React2Shellが大規模認証情報収集キャンペーンで悪用

脅威行為者は脆弱なNext.jsアプリケーションを悪用して、大規模なシステム侵害と認証情報の窃取を行っている、とシスコのTalosセキュリティ研究者が警告しています。

UAT-10608として追跡されているこの脅威行為者は、自動スキャンに依存して、CVE-2025-55182(CVSS スコア10)の影響を受けるアプリケーションを特定しています。
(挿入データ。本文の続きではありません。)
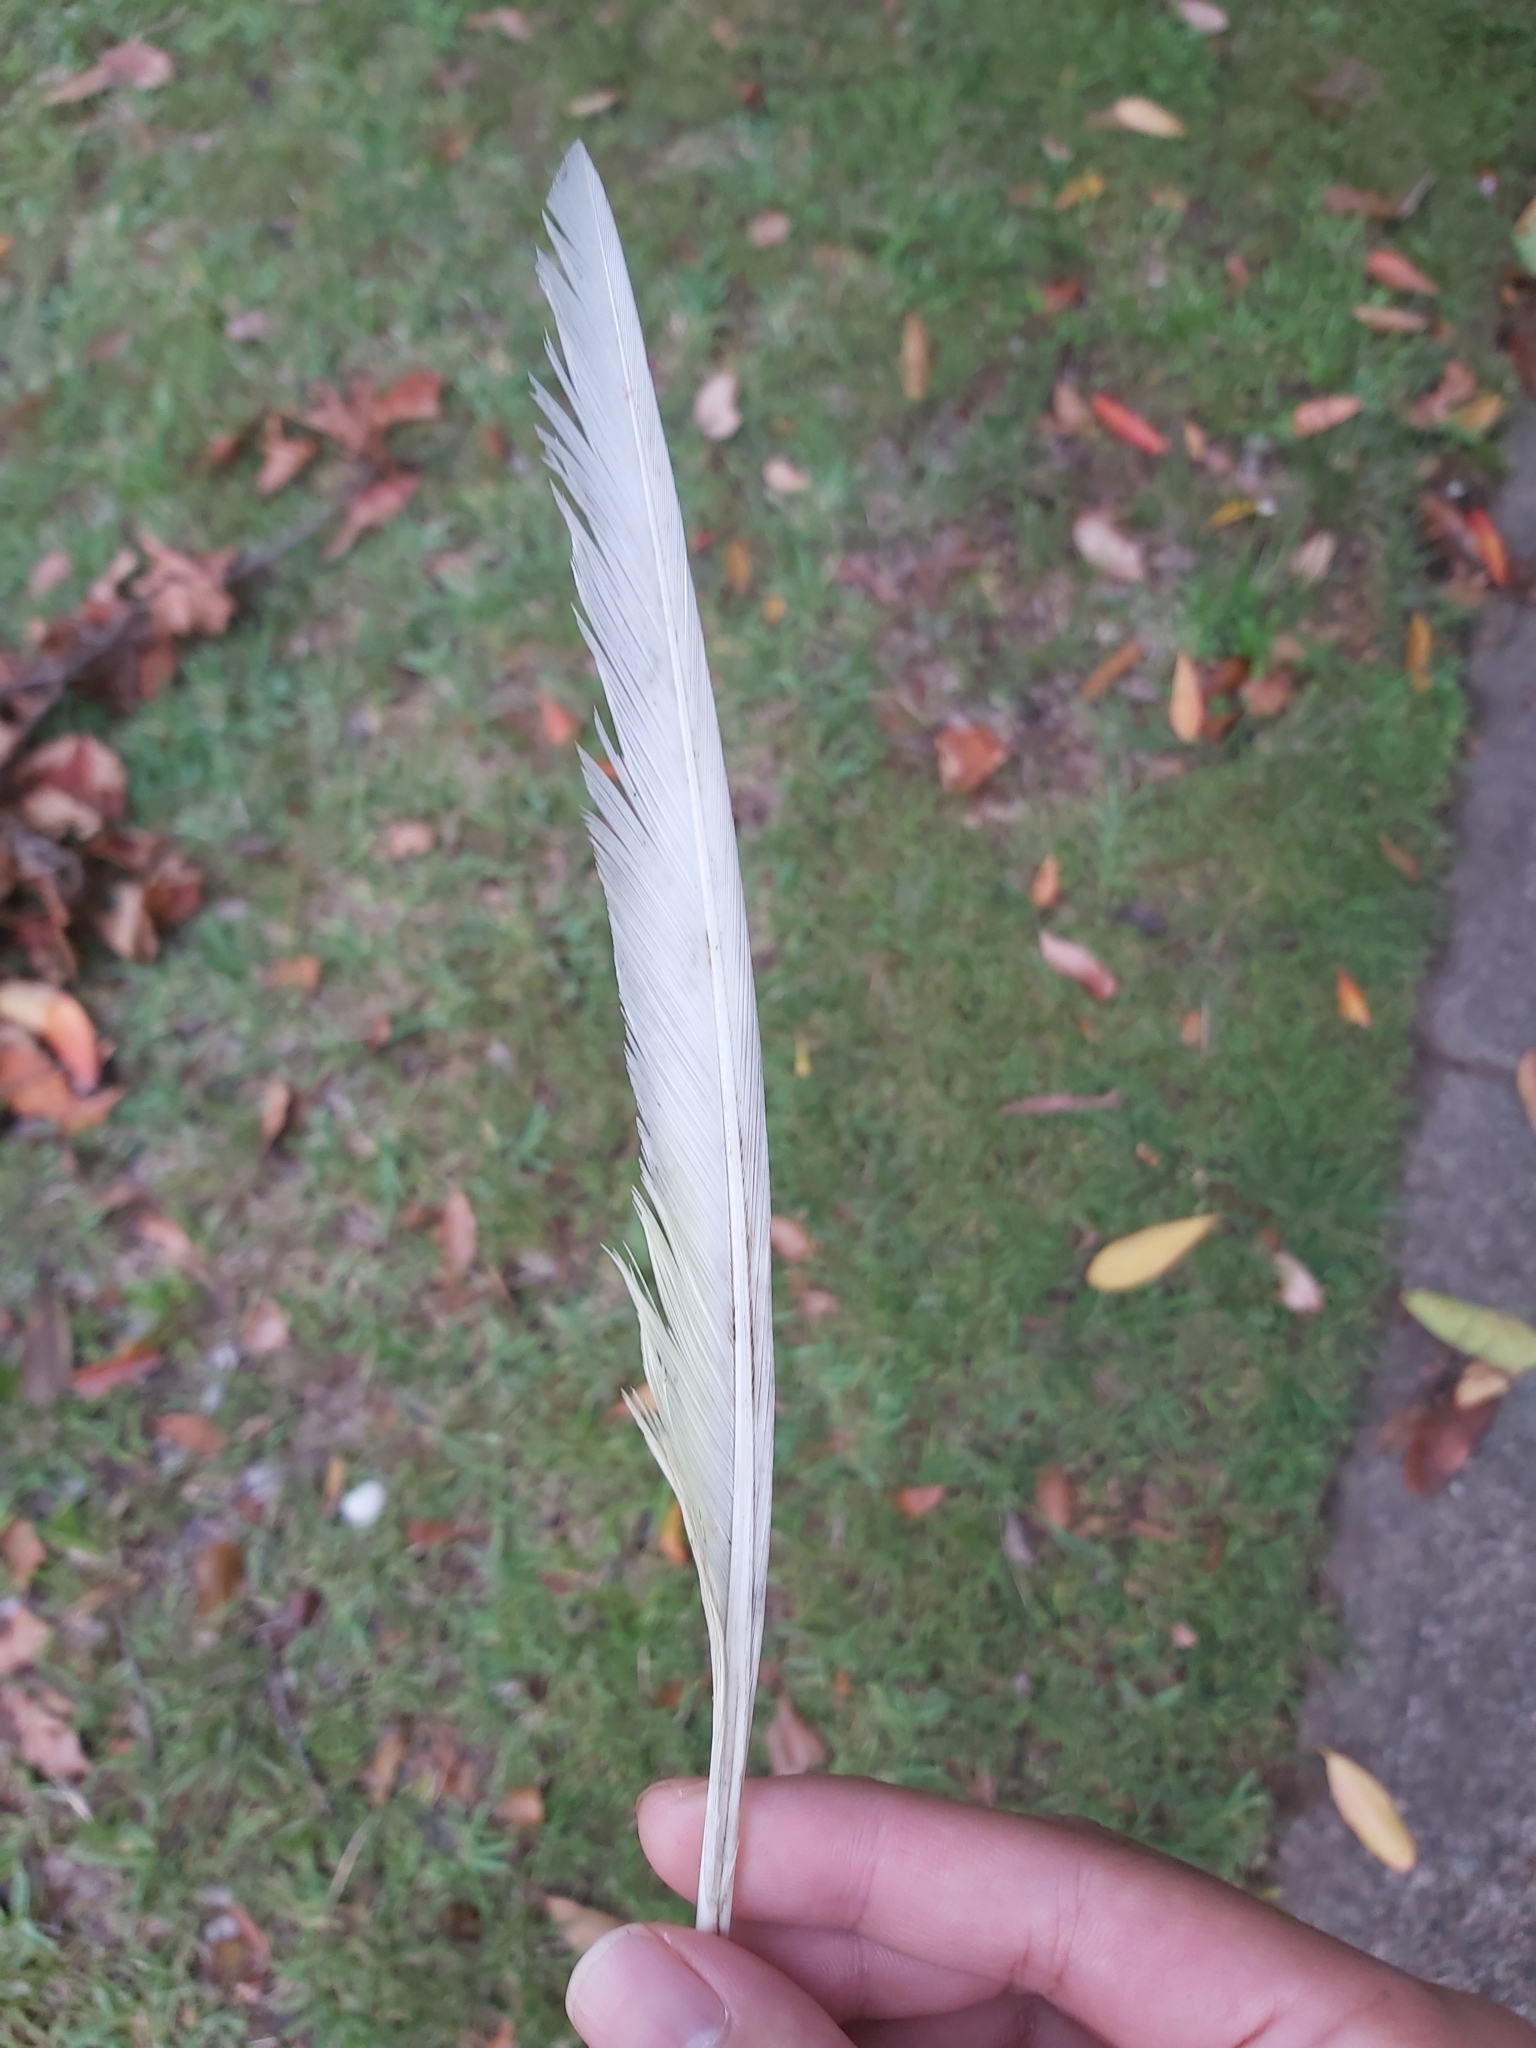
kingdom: Animalia
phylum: Chordata
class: Aves
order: Psittaciformes
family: Psittacidae
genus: Cacatua
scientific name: Cacatua galerita
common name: Sulphur-crested cockatoo
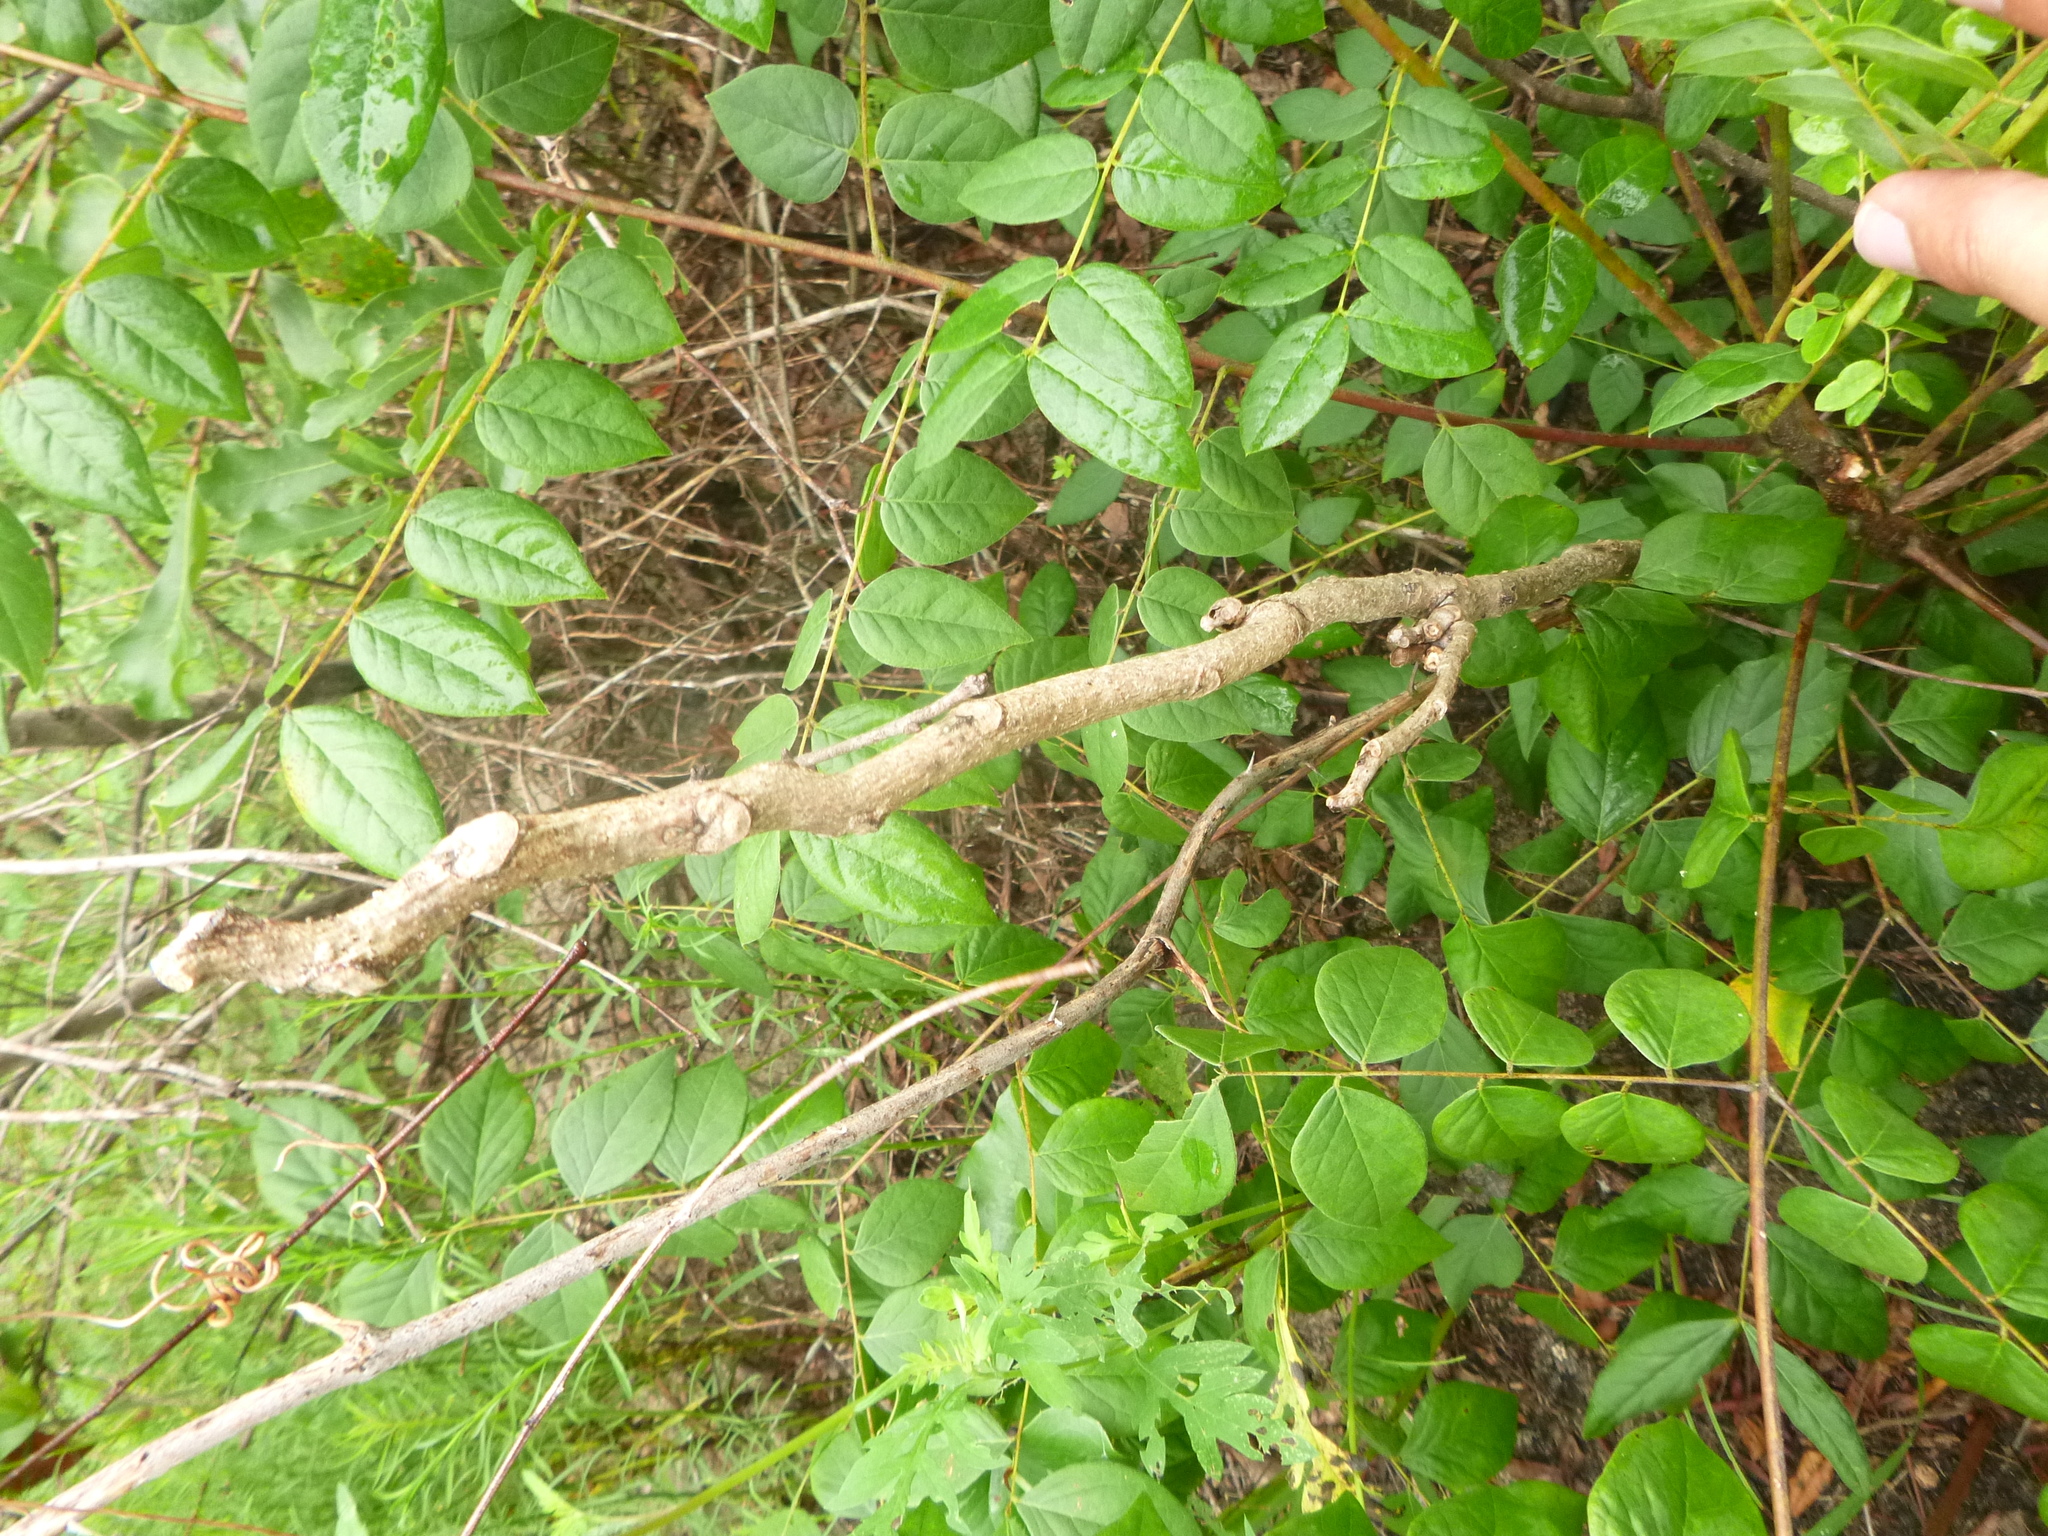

これは、認証されていないリモート攻撃者が任意のコードを実行できる重大なReact脆弱性であり、サイバーセキュリティコミュニティではReact2Shellとして追跡されています。

初期アクセスの後、攻撃者は自動スクリプトとNexus Listenerフレームワークを活用して、大規模な認証情報、クラウドトークン、SSHキー、環境シークレットを収集します。

Talosによると、少なくとも766のシステムが侵害されており、このキャンペーンの一環として10,000以上のファイルが収集されています。

「被害者セットの広さと無差別な標的化パターンは自動スキャンと一致しており、ShodanやCensysなどのサービスからのホストプロファイルデータやカスタムスキャナーに基づいている可能性があります。これらは公開されているNext.js展開を列挙し、説明されているReact構成脆弱性をプローブします。」とTalosは指摘しています。

UAT-10608は、React2Shellに対して脆弱な公開ウェブアプリケーションを標的にし、HTTPリクエスト経由で細工されたペイロードを配信し、サーバー側のNode.jsプロセスで任意のコードを実行しています。

攻撃者は多段階のデータ収集用の自動スクリプトに依存し、実行中のプロセス、JavaScriptランタイム、SSH、シェルコマンド履歴、トークン、クラウドメタデータAPI、Kubernetesサービスアカウント、コンテナ設定、および実行中のプロセスコマンドラインを反復処理します。

窃取されたデータは、攻撃者のコマンド&コントロール(C&C)サーバーに送信され、Nexus Listenerウェブアプリケーションでアクセス可能になります。

Talosは、公開されたNexus Listenerインスタンスを特定し、アプリケーションの内部動作と窃取されたデータを確認することができました。このインスタンスは、24時間以内に766ホストの侵害に成功したことを明らかにしました。

盗まれた情報には、AIプラットフォーム、決済処理業者、AWS、コミュニケーションプラットフォーム用のキーが含まれており、GitHubトークン、データベース接続シークレット、認証トークン、パスワードなども含まれています。

SSHプライベートキー、クラウド認証情報、Kubernetesサービスアカウントトークン、Dockerコンテナ変数、およびシェルコマンド履歴ファイルも、公開されたNexus Listenerインスタンスで発見されました。

データセット内の公開されているすべての認証情報、キー、トークン、シークレットは侵害されたものと見なされるべきであり、サプライチェーン攻撃、横展開、コンプライアンス問題を含むさらなる侵害につながる可能性があるため、ローテーションする必要があります。